How do I request raw DKIST data?

Summary

The DKIST Data Center Archive (DC) provides calibrated (a.k.a. Level 1, “L1”) data to the community via the User Portal for download. It does not generally provide general access to raw (a.k.a. Level 0, “L0”) data. However, special requests can be made using a request form to the DC for raw data files for certain instruments. If the user has a justified reason to get these raw data, they can make a request to the DC for access. Requests will be reviewed on a case by case basis. It is assumed that a user will already have downloaded the L1 data before requesting the raw data. You are required to specify the dataset IDs from the L1 data that corresponds to the raw data you wish to download. Raw data is not searchable and cannot be filtered by instrument or other similar parameters. If the request is approved, the user will receive ALL the raw data for at least one observing program as executed at the telescope. 

Note that if you are a PI who has been contacted by the data center regarding issues calibrating data from your proposal, do not use this form. Please respond to the DC using the email you were contacted by.

Warning: Raw data requests are for experts only. The dataset sizes are massive and working with these data requires a large amount of storage and processing power.

Please note that VBI raw data is NOT available for request.

Prerequisites to obtaining DKIST raw (L0) data

  1. The user must have an active Globus account (see: How to create a globus account (for DKIST data))

  2. The user must have an active endpoint for Globus data transfers (see: Globus Connect & Endpoints)

  3. The user should already have downloaded and looked at the Level 1 datasets

Instructions

  1. Visit the DKIST Data Portal Raw Data request form.

  2. Log into the Data Portal if you have not already.

  3. Fill in the following mandatory fields on the request form; please be as descriptive as possible:

    1. Datasets Requested: Dataset ID(s) where the FITS header keyword = “DSETID” in the L1 data

    2. Justification: Statement for the reason for this raw data request

4. If the request is approved by the DKIST management, then

  • The user will receive a notification from the DC that the request was approved

  • Data Center staff will contact the user for additional information on requested datasets

  • Data Center staff will provide the raw data endpoint details for this Globus download as well as the allotted time the data will be made available to them

  • The user must initiate the Globus data transfer within the allotted time - the requested data will then be transferred to the user endpoint

  • If the user has requested notifications from Globus upon transfer completion, the user will receive a notification when the transfer completed (status: Success/Error)

5. If a raw data request is denied, the requester will be notified by email with the reason.

I got my raw data, but how are the files named and organized?

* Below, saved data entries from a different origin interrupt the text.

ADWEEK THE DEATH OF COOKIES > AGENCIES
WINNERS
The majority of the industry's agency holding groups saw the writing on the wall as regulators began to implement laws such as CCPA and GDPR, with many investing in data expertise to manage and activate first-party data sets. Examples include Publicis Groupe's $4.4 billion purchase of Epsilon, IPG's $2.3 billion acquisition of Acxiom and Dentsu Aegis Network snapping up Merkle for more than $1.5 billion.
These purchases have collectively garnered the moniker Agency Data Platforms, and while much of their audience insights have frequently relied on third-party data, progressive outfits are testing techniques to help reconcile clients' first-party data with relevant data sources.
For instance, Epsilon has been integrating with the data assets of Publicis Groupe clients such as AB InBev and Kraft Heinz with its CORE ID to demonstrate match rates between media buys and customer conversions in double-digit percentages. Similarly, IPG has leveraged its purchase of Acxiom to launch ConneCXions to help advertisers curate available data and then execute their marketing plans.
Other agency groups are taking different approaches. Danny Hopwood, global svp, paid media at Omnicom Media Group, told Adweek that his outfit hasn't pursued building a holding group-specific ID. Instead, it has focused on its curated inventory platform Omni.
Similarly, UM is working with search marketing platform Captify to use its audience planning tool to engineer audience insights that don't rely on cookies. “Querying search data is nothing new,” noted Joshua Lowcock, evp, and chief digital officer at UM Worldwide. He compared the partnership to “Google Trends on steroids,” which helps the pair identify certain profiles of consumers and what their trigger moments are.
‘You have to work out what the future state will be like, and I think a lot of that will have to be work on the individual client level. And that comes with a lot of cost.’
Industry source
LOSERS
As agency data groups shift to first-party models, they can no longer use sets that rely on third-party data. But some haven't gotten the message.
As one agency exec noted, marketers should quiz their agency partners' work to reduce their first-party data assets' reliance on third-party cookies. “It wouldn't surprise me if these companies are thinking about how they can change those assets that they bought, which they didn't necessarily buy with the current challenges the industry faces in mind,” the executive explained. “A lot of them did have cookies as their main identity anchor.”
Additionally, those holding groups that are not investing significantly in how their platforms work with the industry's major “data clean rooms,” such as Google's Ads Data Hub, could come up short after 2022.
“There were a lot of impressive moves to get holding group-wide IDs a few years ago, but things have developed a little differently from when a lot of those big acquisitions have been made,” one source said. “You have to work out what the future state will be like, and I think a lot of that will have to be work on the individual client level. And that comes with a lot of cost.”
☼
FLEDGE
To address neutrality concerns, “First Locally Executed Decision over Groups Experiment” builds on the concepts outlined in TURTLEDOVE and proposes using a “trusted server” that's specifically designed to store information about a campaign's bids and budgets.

When the RAW data files are delivered to the data center, the only useful bit of information that the raw data filename contains is the instrument name. The data center subsequently renames the files (e.g. 0056d294667a4bb5a552bfbda08a4dd3.fits) to ensure that if we happened to get the same filename twice from the summit there are no issues handling multiple copies of the same file. As the data center will not generally release raw data, our overriding goal is just to create unique filenames. When the raw data is ingested at the data center, meta-information about the file goes into frame inventory, so the data center subsequently knows what the file is and what it contains. However, the data center doesn’t have mechanism to expose frame inventory publicly. The only way for a user to extract the information you require, is to read the file headers and parse them. The L1 files are more usefully named, e.g.

VISP_2022_06_03T19_33_53_514_00630205_I_AKNPB_L1.fits.

But again this is only for processed data, as is the creation of the additional files like the ASDF file. The figure below illustrates what you would see in the Globus web client, once you have been given access to the raw data files for your proposal.

Raw data layout from the Globus client

Each one of the raw directories is one observing program execution id (OP). e.g.

eid_1_118_op4Asyox_R001.82591.14038621.

You should find there are N observe OPs that would correspond to N * wavelength L1 science datasets, but there are also OPs for required calibration files such as darks, PolCals, and gains in the raw data. Within the observe frames, you will find FITS files that correspond to a singular modulator state at a single slit step, but again the only way to access this information is to open the files one-by-one and read the appropriate keywords.